The biggest differences occur between the measured and calculated waveforms of currents A₈ and A₉ (see Figure 7), flowing through the test object electrical installation and underground cable line. For these relatively very small currents compared to the injected current, the greatest differences were to be expected. In fact, an inability to accurately reproduce a real complex system in the circuit model can significantly affect the obtained computer simulations.

Finally, it should be noted that despite the possibility of using simplified assumptions in a rough analysis of the lightning continuing current distribution in the LPS and attached conducted installations, an accurate frequency-dependent approach is still required for detailed modeling of the current waveshapes in different parts of the system. Moreover, the results of the computer simulations are also influenced by mutual inductances and capacitances, as well as by dispersed capacitances, mainly relative to the ground, which were not included in the presented model.

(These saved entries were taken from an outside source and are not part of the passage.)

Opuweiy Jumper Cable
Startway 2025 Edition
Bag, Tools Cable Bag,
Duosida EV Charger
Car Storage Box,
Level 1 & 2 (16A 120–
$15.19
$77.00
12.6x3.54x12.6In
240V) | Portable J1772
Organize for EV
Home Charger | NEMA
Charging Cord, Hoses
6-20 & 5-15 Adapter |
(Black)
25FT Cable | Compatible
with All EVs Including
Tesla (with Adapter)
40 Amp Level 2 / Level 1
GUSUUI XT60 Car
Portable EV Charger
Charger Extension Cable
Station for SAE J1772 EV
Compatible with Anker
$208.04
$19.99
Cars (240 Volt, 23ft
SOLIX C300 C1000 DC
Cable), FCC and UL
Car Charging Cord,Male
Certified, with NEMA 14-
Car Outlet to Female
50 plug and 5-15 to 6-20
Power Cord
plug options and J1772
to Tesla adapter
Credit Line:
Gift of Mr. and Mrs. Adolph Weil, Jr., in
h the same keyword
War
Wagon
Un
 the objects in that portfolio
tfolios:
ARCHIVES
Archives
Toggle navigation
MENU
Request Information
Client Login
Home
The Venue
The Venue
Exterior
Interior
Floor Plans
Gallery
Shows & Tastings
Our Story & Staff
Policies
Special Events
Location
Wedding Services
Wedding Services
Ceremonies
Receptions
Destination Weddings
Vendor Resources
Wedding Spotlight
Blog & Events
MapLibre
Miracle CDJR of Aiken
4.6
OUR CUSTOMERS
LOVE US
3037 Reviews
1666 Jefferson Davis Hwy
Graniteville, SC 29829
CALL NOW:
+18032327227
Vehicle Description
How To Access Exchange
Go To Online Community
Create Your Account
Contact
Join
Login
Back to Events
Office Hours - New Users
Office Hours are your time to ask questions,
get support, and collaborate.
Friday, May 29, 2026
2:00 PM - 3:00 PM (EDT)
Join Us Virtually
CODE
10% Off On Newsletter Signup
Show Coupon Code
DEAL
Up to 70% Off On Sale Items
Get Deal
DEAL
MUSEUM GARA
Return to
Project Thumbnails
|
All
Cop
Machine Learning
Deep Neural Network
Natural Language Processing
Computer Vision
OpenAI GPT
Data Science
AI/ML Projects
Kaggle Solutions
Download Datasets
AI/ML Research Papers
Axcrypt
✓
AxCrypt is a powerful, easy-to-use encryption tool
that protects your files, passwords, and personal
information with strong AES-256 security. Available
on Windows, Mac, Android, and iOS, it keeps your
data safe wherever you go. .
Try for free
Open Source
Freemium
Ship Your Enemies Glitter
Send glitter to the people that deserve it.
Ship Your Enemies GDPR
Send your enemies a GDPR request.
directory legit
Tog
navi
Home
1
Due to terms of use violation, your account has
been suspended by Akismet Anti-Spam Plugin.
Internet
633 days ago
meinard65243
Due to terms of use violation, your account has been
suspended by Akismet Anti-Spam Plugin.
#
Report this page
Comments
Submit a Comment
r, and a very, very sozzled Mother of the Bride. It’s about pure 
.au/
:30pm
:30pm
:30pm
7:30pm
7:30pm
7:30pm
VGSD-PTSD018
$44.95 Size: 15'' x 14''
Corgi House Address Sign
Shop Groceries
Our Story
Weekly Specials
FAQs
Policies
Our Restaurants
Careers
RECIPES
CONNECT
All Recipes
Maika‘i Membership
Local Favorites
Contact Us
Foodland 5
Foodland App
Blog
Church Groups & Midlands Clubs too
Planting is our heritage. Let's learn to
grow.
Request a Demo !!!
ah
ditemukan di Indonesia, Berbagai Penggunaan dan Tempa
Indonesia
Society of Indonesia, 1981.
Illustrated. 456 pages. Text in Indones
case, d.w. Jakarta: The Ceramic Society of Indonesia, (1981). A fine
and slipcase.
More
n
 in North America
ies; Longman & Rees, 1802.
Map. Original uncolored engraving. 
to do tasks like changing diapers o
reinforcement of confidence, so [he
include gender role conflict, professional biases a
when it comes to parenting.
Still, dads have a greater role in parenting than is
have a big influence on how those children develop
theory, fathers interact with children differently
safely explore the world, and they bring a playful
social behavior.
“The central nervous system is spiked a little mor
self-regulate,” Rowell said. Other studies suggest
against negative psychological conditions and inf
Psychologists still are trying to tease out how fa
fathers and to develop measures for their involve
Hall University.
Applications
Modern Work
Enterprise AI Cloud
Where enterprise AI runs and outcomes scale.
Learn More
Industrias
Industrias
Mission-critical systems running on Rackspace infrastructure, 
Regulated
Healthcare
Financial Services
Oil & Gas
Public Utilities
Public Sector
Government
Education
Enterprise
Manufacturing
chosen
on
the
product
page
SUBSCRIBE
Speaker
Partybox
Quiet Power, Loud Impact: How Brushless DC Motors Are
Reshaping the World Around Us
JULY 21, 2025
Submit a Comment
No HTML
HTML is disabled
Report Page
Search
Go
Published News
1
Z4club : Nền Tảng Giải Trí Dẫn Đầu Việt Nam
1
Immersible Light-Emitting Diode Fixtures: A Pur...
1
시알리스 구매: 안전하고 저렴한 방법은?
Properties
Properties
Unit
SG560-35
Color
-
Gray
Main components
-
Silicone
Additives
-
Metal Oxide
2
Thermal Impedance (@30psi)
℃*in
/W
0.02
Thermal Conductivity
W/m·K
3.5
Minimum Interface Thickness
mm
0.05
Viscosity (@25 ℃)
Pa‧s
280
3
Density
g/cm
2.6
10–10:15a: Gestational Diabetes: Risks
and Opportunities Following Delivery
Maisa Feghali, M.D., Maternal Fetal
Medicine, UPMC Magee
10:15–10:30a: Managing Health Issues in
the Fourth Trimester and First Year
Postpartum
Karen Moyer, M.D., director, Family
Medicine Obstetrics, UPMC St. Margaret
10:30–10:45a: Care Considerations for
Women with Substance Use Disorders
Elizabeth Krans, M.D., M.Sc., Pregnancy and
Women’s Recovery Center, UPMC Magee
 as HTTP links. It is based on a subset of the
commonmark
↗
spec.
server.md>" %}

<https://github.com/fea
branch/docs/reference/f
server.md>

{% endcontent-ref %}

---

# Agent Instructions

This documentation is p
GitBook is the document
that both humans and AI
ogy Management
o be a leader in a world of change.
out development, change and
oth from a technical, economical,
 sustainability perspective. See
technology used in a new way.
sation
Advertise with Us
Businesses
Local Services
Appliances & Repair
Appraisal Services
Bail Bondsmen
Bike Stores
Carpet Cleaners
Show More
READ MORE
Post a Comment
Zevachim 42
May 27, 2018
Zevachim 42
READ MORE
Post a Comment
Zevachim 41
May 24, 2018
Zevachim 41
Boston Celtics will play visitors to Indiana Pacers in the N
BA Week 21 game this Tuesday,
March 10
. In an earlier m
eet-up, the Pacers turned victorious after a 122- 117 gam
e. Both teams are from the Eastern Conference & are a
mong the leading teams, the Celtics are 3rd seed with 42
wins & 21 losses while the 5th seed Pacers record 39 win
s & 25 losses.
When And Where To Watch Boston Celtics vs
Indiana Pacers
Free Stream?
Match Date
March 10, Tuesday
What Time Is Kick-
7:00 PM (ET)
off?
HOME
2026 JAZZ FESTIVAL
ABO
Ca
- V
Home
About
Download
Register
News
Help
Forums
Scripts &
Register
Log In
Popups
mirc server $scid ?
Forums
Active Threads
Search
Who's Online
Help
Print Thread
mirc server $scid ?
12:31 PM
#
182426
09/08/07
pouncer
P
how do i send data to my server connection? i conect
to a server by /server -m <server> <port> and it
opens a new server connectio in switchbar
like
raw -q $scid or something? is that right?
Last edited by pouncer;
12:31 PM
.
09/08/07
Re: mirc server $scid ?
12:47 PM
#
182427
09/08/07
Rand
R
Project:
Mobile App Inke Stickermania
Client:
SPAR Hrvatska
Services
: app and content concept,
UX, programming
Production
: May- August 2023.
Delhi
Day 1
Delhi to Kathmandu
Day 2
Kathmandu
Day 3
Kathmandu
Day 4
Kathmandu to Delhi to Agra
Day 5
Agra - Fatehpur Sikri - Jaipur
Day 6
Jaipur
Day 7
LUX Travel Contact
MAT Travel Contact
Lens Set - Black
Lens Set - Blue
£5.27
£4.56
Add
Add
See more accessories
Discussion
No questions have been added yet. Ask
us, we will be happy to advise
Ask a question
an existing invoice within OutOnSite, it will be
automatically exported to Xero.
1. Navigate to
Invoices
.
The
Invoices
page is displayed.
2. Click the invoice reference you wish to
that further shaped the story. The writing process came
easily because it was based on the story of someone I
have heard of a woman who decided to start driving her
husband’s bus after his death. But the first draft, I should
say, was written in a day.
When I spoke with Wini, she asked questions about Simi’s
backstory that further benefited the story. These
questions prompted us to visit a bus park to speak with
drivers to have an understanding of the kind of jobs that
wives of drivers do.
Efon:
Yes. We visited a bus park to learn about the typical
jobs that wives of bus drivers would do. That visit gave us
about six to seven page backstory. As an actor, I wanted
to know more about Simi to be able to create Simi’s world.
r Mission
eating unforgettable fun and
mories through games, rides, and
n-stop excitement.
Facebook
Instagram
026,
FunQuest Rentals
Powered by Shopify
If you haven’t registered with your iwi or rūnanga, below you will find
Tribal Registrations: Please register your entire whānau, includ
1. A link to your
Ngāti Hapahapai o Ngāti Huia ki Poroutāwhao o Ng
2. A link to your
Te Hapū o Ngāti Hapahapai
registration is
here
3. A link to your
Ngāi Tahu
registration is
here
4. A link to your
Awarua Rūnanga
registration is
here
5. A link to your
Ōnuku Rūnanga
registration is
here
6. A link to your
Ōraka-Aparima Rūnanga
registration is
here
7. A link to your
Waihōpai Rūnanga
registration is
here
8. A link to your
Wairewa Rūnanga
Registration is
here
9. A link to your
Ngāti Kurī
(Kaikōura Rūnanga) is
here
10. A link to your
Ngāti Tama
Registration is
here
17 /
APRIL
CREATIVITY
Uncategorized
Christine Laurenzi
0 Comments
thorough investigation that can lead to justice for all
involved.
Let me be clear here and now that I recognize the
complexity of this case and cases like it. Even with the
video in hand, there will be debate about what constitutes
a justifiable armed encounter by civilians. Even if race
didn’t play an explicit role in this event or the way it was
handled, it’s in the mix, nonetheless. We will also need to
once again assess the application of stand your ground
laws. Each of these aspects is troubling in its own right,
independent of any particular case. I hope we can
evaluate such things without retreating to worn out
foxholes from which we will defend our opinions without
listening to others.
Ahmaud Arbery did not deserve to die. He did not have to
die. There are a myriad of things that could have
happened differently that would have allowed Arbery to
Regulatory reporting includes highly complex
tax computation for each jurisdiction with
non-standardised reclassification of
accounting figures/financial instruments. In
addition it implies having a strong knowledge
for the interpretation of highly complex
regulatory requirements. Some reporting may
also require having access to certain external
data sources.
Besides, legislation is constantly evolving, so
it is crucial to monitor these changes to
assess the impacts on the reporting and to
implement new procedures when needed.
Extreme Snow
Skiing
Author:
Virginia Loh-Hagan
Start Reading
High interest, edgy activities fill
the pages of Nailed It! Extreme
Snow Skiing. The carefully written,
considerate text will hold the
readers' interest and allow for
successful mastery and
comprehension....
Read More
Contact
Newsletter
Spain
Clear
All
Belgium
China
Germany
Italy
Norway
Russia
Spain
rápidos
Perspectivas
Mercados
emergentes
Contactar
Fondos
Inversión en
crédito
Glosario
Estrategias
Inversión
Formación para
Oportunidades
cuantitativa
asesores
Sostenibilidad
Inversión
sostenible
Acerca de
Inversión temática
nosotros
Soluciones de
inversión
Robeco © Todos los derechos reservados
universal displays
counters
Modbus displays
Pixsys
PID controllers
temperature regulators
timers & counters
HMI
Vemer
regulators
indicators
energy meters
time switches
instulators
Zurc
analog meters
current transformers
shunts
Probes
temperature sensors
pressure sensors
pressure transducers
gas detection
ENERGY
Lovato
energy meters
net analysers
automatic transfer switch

Despite these limitations, it can be stated that the proposed model actually shows the lightning continuing current distribution with a satisfactory level of accuracy.

6. Conclusions

Measurements and the numerical modeling of long-duration current impulses distribution in the lightning protection system, electrical installation, and supply network of the test object presented in the paper represent the close of a more than ten-year period of research conducted at the test site of Huta Poreby. During this period, the effectiveness of various LPS configurations was tested and the results were compared to those obtained at Camp Blanding during experiments with rocket-triggered lightning. The findings of that research have been presented in this paper.

The measurements of lightning continuing current distribution conducted at the test site on a structure equipped with LPS were then modeled using the ATP-EMTP software package. The circuit models of all elements of the tested facility were created and presented in detail, together with a new model of the impulse current generator. The correctness of the proposed models has been confirmed by satisfactory accuracy between the measured and modeled distribution of the lightning continuing current component. Some small differences between the experimental and computational results are caused by an incomplete representation of the actual parameters of the real test object in its numerical model, such as, for example, the mutual and dispersed inductances and capacitances occurring in real conditions.

The results shown in this paper are, to a certain extent, similar to those presented for the distribution of lightning return strokes obtained during previous research carried out at the University of Florida and at the Rzeszow University of Technology. However, it is worth noting that the efficiency of the LPS system in dissipating the lightning current to the local ground is several percent higher for the continuing current component, compared to the return stroke currents. Moreover, due to the low content of high-frequency components in the spectrum of the long continuing current, the waveshape of this lightning component is practically the same in the entire tested installation. It means that the influence of the frequency-dependent ground impedance on the relatively slower-changing current waveforms of long-duration components is significantly smaller, compared to its effect on the fast-changing waveforms of return strokes, as was expected.